Парнишка звезд с неба не хватал, конечно, но с винтовкой и револьвером обращался знатно, и на кулаках был подраться не дурак. Его в банде ценили и как надежного стрелка и как душу компании, — ценили Лассо-Пита куда больше того же дармоеда-Джека. В негласном списке банды он был первым на роль лидера после Кнута, но, кажется, как и Мираж и Кавалерия, которому что в вожди, что в могилу, совсем не интересовался этим.
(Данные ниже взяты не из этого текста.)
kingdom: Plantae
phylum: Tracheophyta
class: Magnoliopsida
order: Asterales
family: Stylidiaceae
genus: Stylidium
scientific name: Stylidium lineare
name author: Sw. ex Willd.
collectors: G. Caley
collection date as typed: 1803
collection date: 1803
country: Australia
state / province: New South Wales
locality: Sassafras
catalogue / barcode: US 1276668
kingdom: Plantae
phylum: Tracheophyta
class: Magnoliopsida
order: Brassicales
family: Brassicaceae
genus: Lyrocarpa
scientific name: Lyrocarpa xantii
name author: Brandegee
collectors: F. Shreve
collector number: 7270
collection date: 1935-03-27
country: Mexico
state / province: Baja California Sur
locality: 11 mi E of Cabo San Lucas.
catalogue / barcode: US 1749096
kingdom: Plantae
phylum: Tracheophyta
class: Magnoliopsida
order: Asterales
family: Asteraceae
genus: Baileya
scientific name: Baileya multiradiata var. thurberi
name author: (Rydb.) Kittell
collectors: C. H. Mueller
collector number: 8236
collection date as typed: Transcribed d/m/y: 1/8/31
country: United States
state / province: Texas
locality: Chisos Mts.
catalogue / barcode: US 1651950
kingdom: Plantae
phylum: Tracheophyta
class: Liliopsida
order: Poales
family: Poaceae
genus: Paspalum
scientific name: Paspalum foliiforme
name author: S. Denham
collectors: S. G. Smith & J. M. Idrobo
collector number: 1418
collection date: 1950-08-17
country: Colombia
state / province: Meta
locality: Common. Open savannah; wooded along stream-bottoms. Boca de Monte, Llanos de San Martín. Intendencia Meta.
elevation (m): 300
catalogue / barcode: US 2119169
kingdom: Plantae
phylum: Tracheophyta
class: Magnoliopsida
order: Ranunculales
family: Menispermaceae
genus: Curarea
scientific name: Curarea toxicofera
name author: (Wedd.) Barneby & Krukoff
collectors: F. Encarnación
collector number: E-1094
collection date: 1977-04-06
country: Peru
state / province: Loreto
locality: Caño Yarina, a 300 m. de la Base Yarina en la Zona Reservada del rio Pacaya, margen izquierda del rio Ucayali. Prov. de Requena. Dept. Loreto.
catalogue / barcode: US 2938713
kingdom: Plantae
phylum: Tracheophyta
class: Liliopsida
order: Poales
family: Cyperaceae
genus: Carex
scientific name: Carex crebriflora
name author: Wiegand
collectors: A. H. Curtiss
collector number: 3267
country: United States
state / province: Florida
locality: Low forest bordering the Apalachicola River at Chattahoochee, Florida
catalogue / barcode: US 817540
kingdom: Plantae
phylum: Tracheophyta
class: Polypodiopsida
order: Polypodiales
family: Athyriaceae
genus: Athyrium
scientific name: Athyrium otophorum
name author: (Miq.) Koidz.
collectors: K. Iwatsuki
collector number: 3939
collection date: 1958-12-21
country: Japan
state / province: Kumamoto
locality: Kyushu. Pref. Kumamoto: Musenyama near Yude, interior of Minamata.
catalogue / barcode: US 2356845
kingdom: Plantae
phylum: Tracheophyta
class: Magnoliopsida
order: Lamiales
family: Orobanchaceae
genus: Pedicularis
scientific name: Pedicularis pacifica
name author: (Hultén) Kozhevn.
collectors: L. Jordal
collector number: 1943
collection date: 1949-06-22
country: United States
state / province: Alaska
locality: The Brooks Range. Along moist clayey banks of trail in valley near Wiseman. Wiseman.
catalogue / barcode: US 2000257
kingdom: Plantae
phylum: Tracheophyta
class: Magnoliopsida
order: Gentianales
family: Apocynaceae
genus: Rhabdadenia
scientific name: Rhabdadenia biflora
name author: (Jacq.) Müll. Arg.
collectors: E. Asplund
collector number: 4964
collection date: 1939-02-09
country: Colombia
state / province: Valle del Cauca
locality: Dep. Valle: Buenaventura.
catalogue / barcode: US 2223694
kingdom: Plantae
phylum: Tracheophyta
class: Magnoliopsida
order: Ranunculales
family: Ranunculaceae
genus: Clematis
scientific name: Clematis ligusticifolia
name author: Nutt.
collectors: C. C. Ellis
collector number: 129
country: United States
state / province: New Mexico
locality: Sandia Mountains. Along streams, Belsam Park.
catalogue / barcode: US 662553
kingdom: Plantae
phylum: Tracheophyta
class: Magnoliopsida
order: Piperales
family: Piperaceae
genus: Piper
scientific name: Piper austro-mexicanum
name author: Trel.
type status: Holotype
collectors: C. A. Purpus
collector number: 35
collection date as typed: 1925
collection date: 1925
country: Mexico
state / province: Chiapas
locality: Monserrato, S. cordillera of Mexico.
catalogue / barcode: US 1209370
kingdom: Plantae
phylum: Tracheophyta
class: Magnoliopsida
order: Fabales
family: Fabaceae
У парня не было амбиций и на братьев своих старших он не сердился за то, что оставили без гроша в кармане. Его жизнь, казалось, для большой дороги и лепила. Пит, хоть и молодой, а в нынешнем составе банды дольше всех, наверное, пробыл, исключая, должно быть, только того же Кнута и Кавалерию, с которым вместе стоял на эшафоте и был спасен Падре в один день с ним, а после им же крещен. Лассо-Пит также входил в число тех людей, которые ездили под началом Кавалерии вплоть до самой смены власти в банде, а после переметнулись на сторону Кнута. Из всех нынешних членов банды Лассо-Пит является также единственным человеком, которого Кавалерии никогда не хотелось пристрелить за что-нибудь.